- **Page extract**:
Christopher Browne cbbrowne
Tue Mar 28 11:41:59 PST 2006
The phenomenon in the above bug report has been observed by a couple
of people:
<http://gborg.postgresql.org/project/slony1/bugs/bugupdate.php?1522>

"When adding a column to a table, EXECUTE SCRIPT should (according to
the documentation in chapter 14, "Database Schema Changes") only
request exclusive locks on those tables which are in the replication
set specified in the EXECUTE SCRIPT command. What it did in my
installation, however, was apparently to request exclusive locks on
all tables in all replication sets (effectively all tables in the
database). After trying for a while, slonik failed with an error
message relating to a deadlock situation during a request for an
exclusive lock on a table in another replication set."

Tracing back the change, I see it committed in October, thus:

http://gborg.postgresql.org/pipermail/slony1-commit/2005-October/000748.html

Log Message:
-----------
Let EXECUTE SCRIPT restore system catalog changes on all tables of all
sets. Otherwise, DDL affecting multiple sets is not possible.

- **Task objective**: Please restate the stretch from "Tracing back the" through "is not possible." in the EXECUTE SCRIPT locking report, swapping "system catalog" for "database catalog".

- **Raw records**:
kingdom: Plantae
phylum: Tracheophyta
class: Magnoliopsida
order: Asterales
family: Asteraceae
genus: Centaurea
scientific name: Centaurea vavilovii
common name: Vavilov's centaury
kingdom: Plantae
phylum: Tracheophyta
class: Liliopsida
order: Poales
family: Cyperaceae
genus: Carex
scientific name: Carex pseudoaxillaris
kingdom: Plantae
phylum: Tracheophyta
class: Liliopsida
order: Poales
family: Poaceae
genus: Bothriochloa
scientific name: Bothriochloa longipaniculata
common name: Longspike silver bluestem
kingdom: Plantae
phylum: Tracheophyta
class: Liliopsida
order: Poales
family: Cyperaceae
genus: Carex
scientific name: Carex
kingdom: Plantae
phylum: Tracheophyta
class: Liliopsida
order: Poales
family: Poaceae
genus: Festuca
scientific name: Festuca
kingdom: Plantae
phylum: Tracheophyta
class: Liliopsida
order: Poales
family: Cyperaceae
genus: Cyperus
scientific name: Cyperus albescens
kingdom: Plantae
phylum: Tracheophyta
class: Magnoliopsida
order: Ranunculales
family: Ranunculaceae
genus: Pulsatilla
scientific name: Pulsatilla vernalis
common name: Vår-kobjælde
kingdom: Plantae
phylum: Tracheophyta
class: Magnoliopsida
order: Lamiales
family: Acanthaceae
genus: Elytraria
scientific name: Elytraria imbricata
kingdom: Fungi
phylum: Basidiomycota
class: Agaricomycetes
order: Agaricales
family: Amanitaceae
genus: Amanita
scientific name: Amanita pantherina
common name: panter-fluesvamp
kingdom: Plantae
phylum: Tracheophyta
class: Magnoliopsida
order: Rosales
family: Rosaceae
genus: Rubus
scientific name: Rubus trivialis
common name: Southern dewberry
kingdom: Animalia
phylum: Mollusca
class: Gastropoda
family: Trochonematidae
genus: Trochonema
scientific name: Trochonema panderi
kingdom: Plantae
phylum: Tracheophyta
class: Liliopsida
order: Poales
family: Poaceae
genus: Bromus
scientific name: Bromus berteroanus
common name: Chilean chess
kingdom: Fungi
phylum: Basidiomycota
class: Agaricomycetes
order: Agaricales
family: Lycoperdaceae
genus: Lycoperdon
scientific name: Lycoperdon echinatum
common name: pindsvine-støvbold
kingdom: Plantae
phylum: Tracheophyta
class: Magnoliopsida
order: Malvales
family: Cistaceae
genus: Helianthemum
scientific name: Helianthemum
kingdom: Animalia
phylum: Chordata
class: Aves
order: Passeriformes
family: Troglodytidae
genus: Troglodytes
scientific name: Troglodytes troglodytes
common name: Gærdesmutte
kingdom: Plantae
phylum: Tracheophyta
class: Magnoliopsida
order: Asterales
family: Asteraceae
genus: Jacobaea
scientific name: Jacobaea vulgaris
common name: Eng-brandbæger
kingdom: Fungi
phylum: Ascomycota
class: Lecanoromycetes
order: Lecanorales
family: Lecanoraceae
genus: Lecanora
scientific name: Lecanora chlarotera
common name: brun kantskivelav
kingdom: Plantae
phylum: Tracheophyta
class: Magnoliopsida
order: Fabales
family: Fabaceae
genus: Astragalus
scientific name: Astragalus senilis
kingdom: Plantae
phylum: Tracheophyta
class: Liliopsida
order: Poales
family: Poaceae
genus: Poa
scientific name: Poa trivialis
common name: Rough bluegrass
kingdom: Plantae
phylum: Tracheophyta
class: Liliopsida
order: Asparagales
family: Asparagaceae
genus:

- **Solution to this exercise**:
Tracing back the change, I see it committed in October, thus:

http://gborg.postgresql.org/pipermail/slony1-commit/2005-October/000748.html

Log Message:
-----------
Let EXECUTE SCRIPT restore database catalog changes on all tables of all
sets. Otherwise, DDL affecting multiple sets is not possible.